* **Work task a**: In the essay about aging and envying men, translate this sentence into Spanish: "Although I enjoy them, I never wanted to be one of them, until today."

From a physical point of view, I've always felt sorry for men, and the first time that I read about phallus envy, I was honestly confused. Why anybody would want to have such an obviously vulnerable and inconvenient appendage was well beyond my thrteen-year-old comprehension. When I grew older and my level of sexual knowledge became higher, it was still blazingly obvious that when it came to reproductive equipment, women had every advantage, except of course for cramps.
Men also have to wear ugly colors, can't accentuate their better features with make-up, and are discouraged from bursting into tears when they're enraged. They lack the shopping gene, and are often in situations where they have to watch football games. Although I enjoy them, I never wanted to be one of them, until today.
This morning, when I looked in the mirror and saw tiny lines that are beginning to emerge above my upper lip, and the distinct signs of a sagging chin, I realized that these were things that would be impossible to hide--unless I were a man. If I were male and saw these unmistakable signs of age, I would be able to shrug, put my shaver in a dark corner of my closet, and begin to grow a lovely crop of facial hair that would completely obscure my problem areas.
So there we are--men grow beards and moustaches, women either sag or get chin tucks. And for the first time in my life, faced with this indisputable truth, I'm suffering genuine envy of the other gender.

* **Study material**:
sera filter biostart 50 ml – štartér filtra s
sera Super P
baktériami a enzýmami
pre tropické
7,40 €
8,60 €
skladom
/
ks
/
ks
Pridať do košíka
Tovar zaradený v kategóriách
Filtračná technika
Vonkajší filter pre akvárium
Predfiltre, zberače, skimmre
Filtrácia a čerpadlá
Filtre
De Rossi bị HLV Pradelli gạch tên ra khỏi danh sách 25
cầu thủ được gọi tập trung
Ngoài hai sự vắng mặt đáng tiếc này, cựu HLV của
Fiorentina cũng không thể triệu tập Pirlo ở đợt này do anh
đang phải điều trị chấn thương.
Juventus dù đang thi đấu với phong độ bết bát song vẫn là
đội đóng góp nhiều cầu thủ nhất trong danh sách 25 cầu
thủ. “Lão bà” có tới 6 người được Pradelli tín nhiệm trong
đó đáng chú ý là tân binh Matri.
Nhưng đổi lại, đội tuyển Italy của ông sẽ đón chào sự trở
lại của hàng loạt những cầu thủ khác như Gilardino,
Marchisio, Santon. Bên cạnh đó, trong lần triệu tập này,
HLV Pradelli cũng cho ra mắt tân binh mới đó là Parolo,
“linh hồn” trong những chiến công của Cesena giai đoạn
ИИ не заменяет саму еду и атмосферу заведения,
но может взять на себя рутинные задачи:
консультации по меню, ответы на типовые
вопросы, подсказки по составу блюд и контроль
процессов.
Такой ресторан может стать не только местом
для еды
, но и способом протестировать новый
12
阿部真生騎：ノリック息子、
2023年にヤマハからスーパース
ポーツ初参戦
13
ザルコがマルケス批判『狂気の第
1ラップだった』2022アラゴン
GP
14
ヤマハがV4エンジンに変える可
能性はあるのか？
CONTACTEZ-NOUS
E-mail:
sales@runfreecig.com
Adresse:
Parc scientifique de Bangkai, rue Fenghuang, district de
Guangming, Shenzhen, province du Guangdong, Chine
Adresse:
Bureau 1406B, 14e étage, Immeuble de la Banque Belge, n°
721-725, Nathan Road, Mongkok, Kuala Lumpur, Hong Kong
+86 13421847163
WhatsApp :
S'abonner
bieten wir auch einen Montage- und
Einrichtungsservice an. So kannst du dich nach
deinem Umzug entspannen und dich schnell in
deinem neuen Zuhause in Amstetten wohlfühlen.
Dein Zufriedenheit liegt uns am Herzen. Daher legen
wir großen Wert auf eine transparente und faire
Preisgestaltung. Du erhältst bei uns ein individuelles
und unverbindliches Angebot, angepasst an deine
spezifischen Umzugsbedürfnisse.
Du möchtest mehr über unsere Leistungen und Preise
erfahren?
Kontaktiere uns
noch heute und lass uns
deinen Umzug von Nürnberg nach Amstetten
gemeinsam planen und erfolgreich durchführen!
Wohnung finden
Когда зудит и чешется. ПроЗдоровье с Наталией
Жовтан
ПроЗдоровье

* **Work task b**: Put the part of the records that opens with their first line and closes with the line containing "Predfiltre, zberače, skimmre" into a numbered list, leaving out any blank lines.

* **Result a**: Aunque los disfruto, nunca quise ser uno de ellos, hasta hoy.

* **Result b**:
1. sera filter biostart 50 ml – štartér filtra s
2. sera Super P
3. baktériami a enzýmami
4. pre tropické
5. 7,40 €
6. 8,60 €
7. skladom
8. /
9. ks
10. /
11. ks
12. Pridať do košíka
13. Tovar zaradený v kategóriách
14. Filtračná technika
15. Vonkajší filter pre akvárium
16. Predfiltre, zberače, skimmre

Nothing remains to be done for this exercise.